Bibliyografya Yunanca kitap anlamına gelen biblion ve yazmak anlamına gelen graphein sözcüklerinin bir araya gelmesiyle türetilmiş bir sözcüktür. Bibliyografyaları belirli bir konuda veya muhtelif konularda yazılan eserler listesi olarak tanımlayabiliriz. Edebiyatımızda bibliyografya alanında yazılmış ilk önemli ve geniş çalışma Kâtip Çelebi'nin 17. yüzyılda yazmış olduğu Keşfü'z-Zunûn adlı eseridir. Yine 1935 yılından beri yayımlanan Türkiye Bibliyografyası Türkiyede basılan kitap dergi gazete rapor broşür ve harita gibi yayımların künyelerinin verildiği önemli bir millî bibliyografya olmuştur.
Bir konuda akademik bir çalışma yapmanın ilk şartı o konuyla ilgili daha önceden yapılmış çalışmaları tespit etmekle başlar. Bu sayede araştırmacı yapacağı çalışma ile ilgili eksik yerleri görür ve tekrara düşmekten kurtulur. Ayrıca bu durum araştırmacının zamanı etkin kullanmasına da son derece yardımcı olur. Bibliyografyaların bir diğer önemi de araştırmacıların bakış açısını zenginleştirmesi ve ufuk açıcı çalışmaları önüne sermesi olmuştur. Bu yolla hiç aklına gelmeyen bir konu araştırmacının dikkatini çeker ve haberdar olmasını sağlar. Yine çalışmaların eksik kalan yerlerini kaldığı yerden devam ettirebilme ve tamamlama fırsatı verir.

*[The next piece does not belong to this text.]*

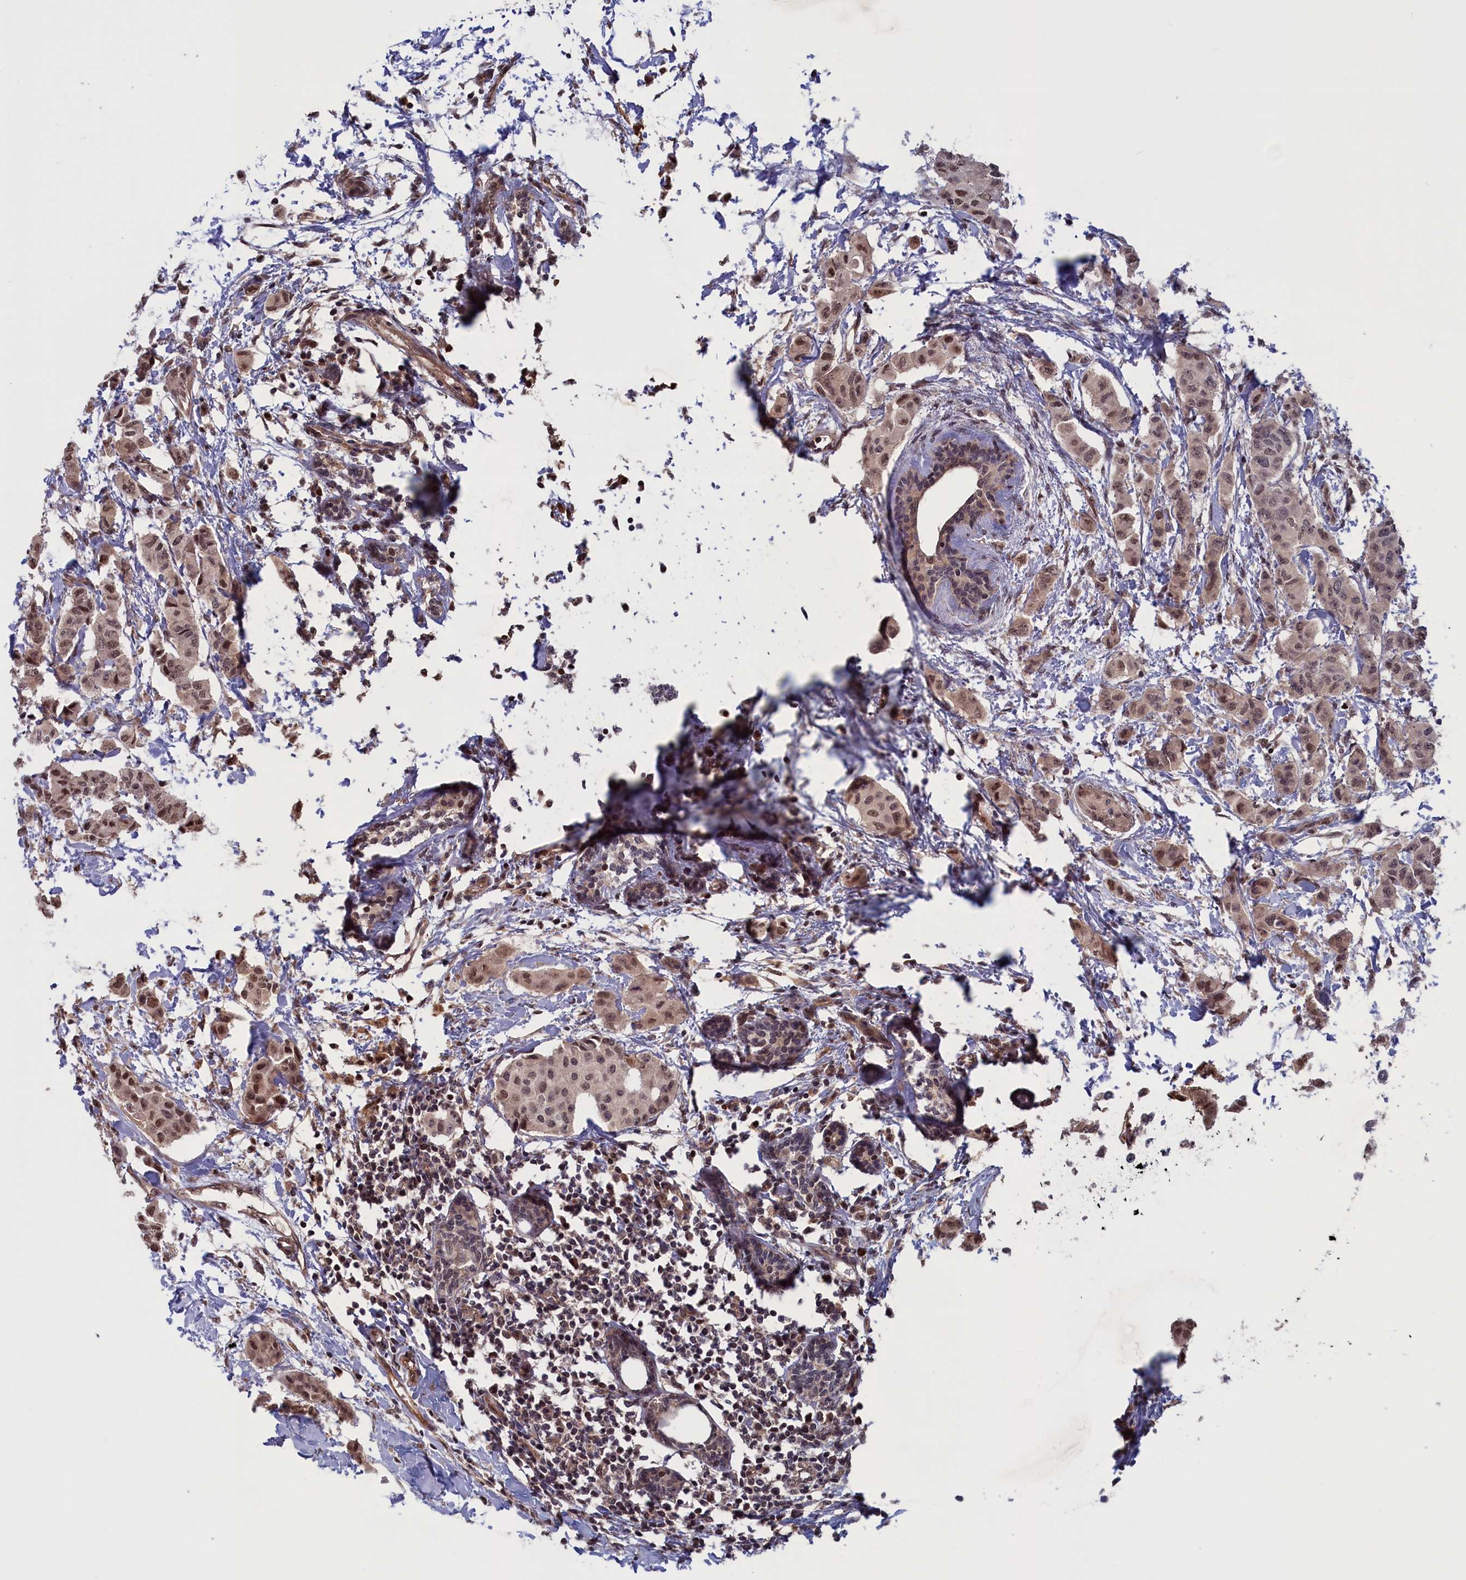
{"staining": {"intensity": "moderate", "quantity": ">75%", "location": "nuclear"}, "tissue": "breast cancer", "cell_type": "Tumor cells", "image_type": "cancer", "snomed": [{"axis": "morphology", "description": "Duct carcinoma"}, {"axis": "topography", "description": "Breast"}], "caption": "Moderate nuclear expression is seen in about >75% of tumor cells in breast cancer (invasive ductal carcinoma).", "gene": "PLP2", "patient": {"sex": "female", "age": 40}}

Yaklaşık 15 yıldır Sinop'un dili tarihi ve kültürü üzerine çalışmalar yapmaktayım. Bu sebeple çalışma alanıma ait daha önce yazılmış eserlere ulaştım ve istifade ettim. Bana oldukça yol gösteren bu yayınların Sinop üzerine çalışan diğer araştırmacılara da fayda sağlayabileceğini düşündüm.